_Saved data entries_
━━━━━━━━
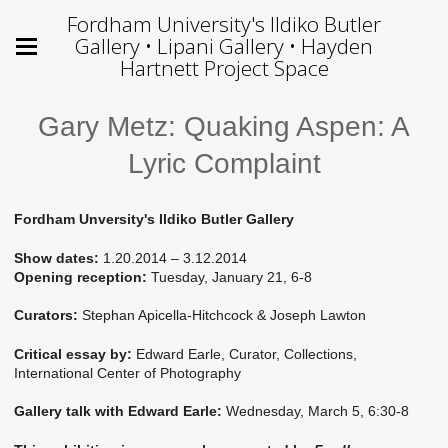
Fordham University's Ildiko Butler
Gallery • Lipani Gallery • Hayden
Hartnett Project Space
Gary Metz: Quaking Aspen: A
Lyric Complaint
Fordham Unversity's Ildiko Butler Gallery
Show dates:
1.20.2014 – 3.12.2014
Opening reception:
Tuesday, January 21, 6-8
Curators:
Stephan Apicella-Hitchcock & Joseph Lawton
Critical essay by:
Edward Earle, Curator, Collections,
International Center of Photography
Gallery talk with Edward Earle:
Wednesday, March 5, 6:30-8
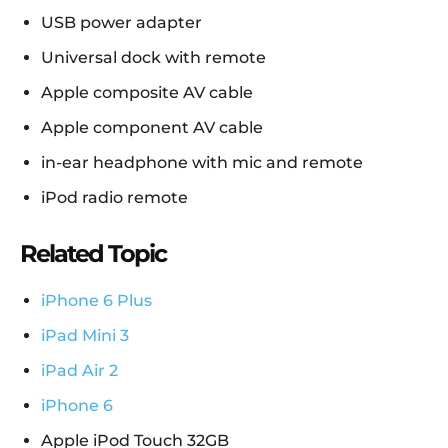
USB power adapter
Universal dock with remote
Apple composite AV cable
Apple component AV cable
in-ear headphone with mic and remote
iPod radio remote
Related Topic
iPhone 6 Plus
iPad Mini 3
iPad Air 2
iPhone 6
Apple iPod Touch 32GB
━━━━━━━━
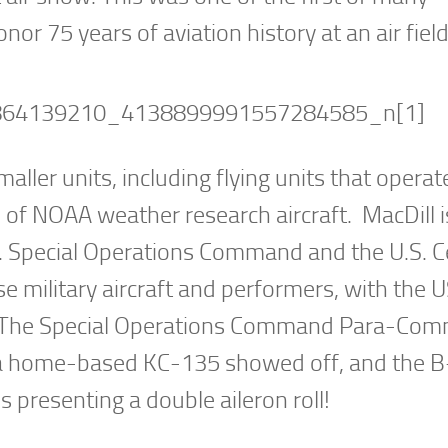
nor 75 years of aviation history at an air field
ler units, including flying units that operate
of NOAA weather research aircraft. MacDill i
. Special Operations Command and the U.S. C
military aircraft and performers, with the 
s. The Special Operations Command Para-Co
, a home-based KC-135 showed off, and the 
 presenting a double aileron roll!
━━━━━━━━
_WRITTEN TASK_
Restate word for word the lines of the data above that begin at the line with "Fordham University's Ildiko Butler" and end at the line with "iPhone 6 Plus", keeping both ends and dropping every picture.

_ANSWER TO THIS PROBLEM_
Fordham University's Ildiko Butler
Gallery • Lipani Gallery • Hayden
Hartnett Project Space
Gary Metz: Quaking Aspen: A
Lyric Complaint
Fordham Unversity's Ildiko Butler Gallery
Show dates:
1.20.2014 – 3.12.2014
Opening reception:
Tuesday, January 21, 6-8
Curators:
Stephan Apicella-Hitchcock & Joseph Lawton
Critical essay by:
Edward Earle, Curator, Collections,
International Center of Photography
Gallery talk with Edward Earle:
Wednesday, March 5, 6:30-8
USB power adapter
Universal dock with remote
Apple composite AV cable
Apple component AV cable
in-ear headphone with mic and remote
iPod radio remote
Related Topic
iPhone 6 Plus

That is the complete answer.